A long, broad black line stretches across the page as if to put it in mourning.
'A revolution in substance,' he says, 'is nothing more than the organisation of a people's discontent.'
If that be so, there has never been a revolution in Peru; a statement which will be doubted by nearly all who hear it for the first time. We may perhaps make an exception in the revolution which made Col. Prado dictator of Peru in November, 1865. No doubt the enthusiasm of the Peruvian people for going to war with Spain was genuine, and Prado, not at all a man of revolutionary tastes, easily overthrew Canseco, because of his Spanish tendencies. Prado was subsequently elected President in 1867, but was overthrown by Balta and Canseco the year following, and Colonel (now General) Prado fled to Chile for his life. Still, let us be thankful that we can find one authentic instance of Peruvian patriotism in the course of fifty years, and that out of the hundreds of revolutions which have occurred, one was for the good of the country—and most certainly to its honour.
The anniversary of the 2nd of May, 1866, is kept with pride by every loyal Peruvian in all parts of the world, wherever one may find himself. Had there been among the Peruvian soldiers on that day as much knowledge of gunnery as there was of personal valour, not more than one or two ships of the Spanish fleet which bombarded Callao had escaped destruction.
It has been contended by a few anxious Peruvians that the revolution made by General Castilla, in 1854, against General Echenique was also a popular revolution.

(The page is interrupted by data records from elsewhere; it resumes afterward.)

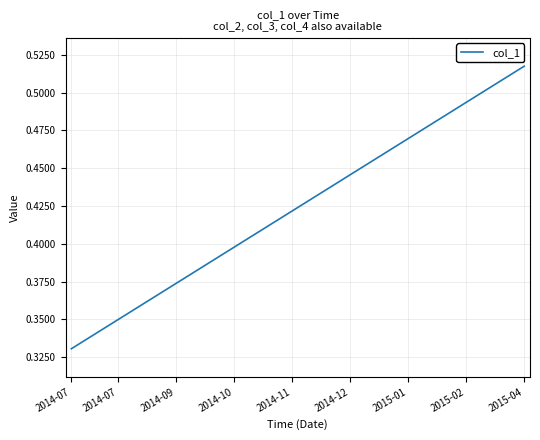

At which category does the chart reach its minimum across all series?

2014-07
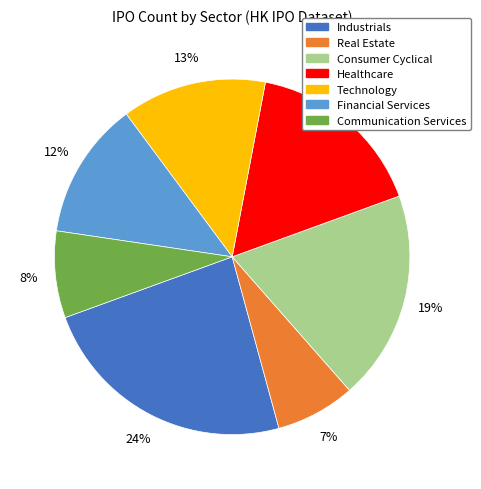

What is the ratio of the value at Healthcare to the value at Technology?

1.2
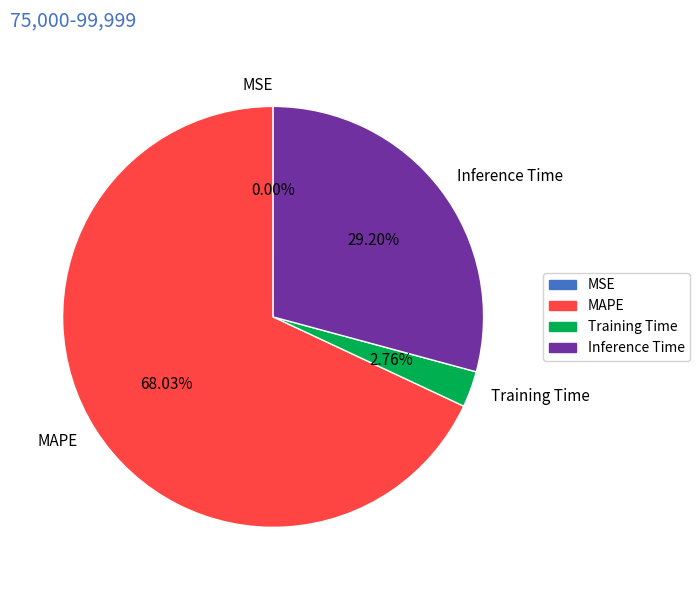

Combined, do MAPE and Training Time account for over 50%?

Yes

Perhaps it was. Echenique was notoriously very fond of money, and it is said that so freely did he help himself to the proceeds of the public guano that the people rose against him, flocked to the standard of Castilla, whom they kept in power for twelve years, and sent Echenique into ignoble exile. If that could be proved in favour of the Peruvian people, it should be done at once. But no one from sheer laughter can discuss the question. Castilla was as fond of money as Echenique; Castilla, however, did one or two liberal things; he liberated the slaves, and abolished the poll-tax, and in that sense the revolution of 1854 may be said to have been a popular one.
No Peruvian who supported those two famous acts of General Castilla's Government looks back upon them with anything but bitter regret. The negro slaves were well off—they were, moreover, a people with much affection for their masters, and slavery existed only in name. When the blacks, however, were 'liberated,' they became like a mob of mules without burdens, without guide or master, and they wandered about the earth and died miserably. Those who survived were certainly very little credit to their friends, for many of them became the terror of the highways which converge on the capital of the Republic.
The Indians who paid the poll-tax did then do some work, and they were made to feel some of the responsibilities of being republicans—they were kept under rule—they could be induced to labour in 'some of the richest silver mines in the world.' Now they will do nothing of the kind, and the Government has not only lost an income of 2,000,000 dols. a year, they have lost the services of the entire indigenous population, which may be called, in classical language, a pretty kettle of fish, especially for a country whose riches depend upon the industry of a free and happy people.
One immediate consequence of Castilla's emancipation policy was that it speedily became a profitable business for a few adventurous persons in Lima to proceed to China, where they kidnapped some of the superfluous Chinese population. This traffic prospered for a while, but as it is the property of murder to make itself known—somehow or anyhow—the profits fell off, owing to the interference of one or two civilised Governments. When the Celestial Empire no longer offered a safe field for the Peruvian men-snatchers, attempts were made on the inoffensive people of the diocese of modern evangelisation, and in the course of time the rich people of Lima had the opportunity of buying a few men, women, and girls, who had been stolen from some of the islands of the Pacific. But these for some mysterious reasons died off, after having cost the Peruvian Government a serious sum of money, and some people their reputation. It was, however, imperatively necessary, owing to the demands of the British farmer for guano, and the exigences of the Government of Peru to obtain men from China somehow for the important work of shovelling Peruvian dung into European ships; and there may be reckoned to-day among the motley population of the Republic not less than 60,000 men who cultivate sugar and pig-tails, and indulge in opium. This, therefore, might be called a popular revolution, and the friends of General Castilla can claim for him the honour and glory of having brought it about.
General Castilla deserves to be better known; but this is not the place to speak of him at any length. He introduced a new era into Peruvian politics—he was the first native Peruvian with no Spanish blood in his veins who assumed supreme power. If there had been no guano to demoralise everybody, himself included, Castilla might have become a great man, and the Peruvian people been lifted up by him in the scale of humanity. As it is, Castilla and everybody else fulfilled the prediction of the Hebrew prophet in a manner that might be stated in Spanish, but which no gentleman can write in English. It should be stated that although Castilla had nothing of Spanish blood in his veins, yet his father was an Italian, and his mother one of the pure Indian women of Moquegua.
All this, however, does not help us to answer the momentous questions with which this chapter opens.—If Peru is not a Republic, and there have not been more than two revolutions in the whole of its wild and chequered history, what is it?